Recall that one of Congress’ goals in enacting the Affordable Care Act was to eliminate the insurance industry’s practice of charging higher prices or denying coverage to individuals with preexisting medical conditions. . The commerce power allows Congress to ban this practice, a point no one disputes.

Congress knew, however, that simply barring insurance companies from relying on an applicant’s medical history would not work in practice. Without the individual mandate, Congress learned, guaranteed-issue and community-rating requirements would trigger an adverse-selection death-spiral in the health-insurance market: Insurance premiums would skyrocket, the number of uninsured would increase, and insurance companies would exit the market. See supra, at 10–11. When complemented by an insurance mandate, on the other hand, guaranteed issue and community rating would work as intended, increasing access to insurance and reducing uncompensated care. See supra, at 11–12. The minimum coverage provision is thus an “essential par[t] of a larger regulation of economic activity”; without the provision, “the regulatory scheme [w]ould be undercut.” Raich, 545 U. S., at 24–25 (internal quotation marks omitted).

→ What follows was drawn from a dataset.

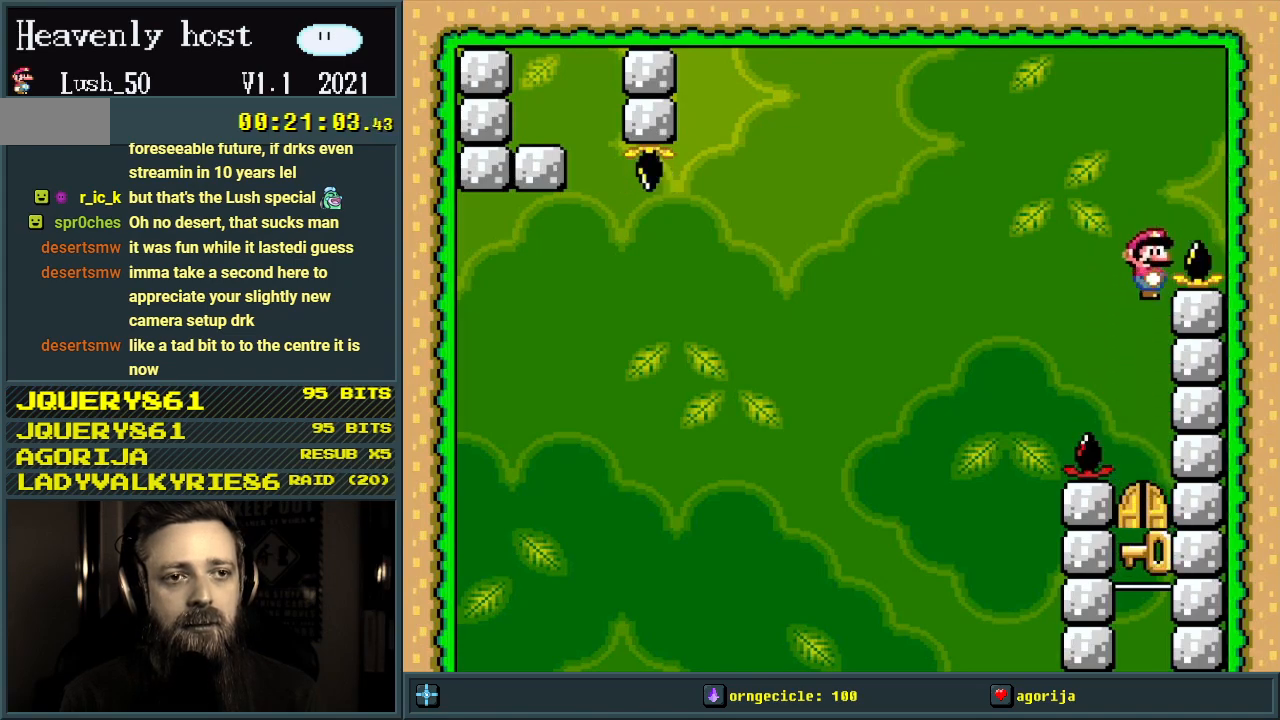
{"buttons": [], "events": [[283, "DPAD_RIGHT", "up"], [383, "B", "up"]]}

Put differently, the minimum coverage provision, together with the guaranteed-issue and community-rating requirements, is “ ‘reasonably adapted’ to the attainment of a legitimate end under the commerce power”: the elimination of pricing and sales practices that take an applicant’s medical history into account. See id., at 37 (Scalia, J., concurring in judgment).

It ended up not mattering, but every argument conservatives ginned up against the ACA was just ridiculous result-oriented hackery.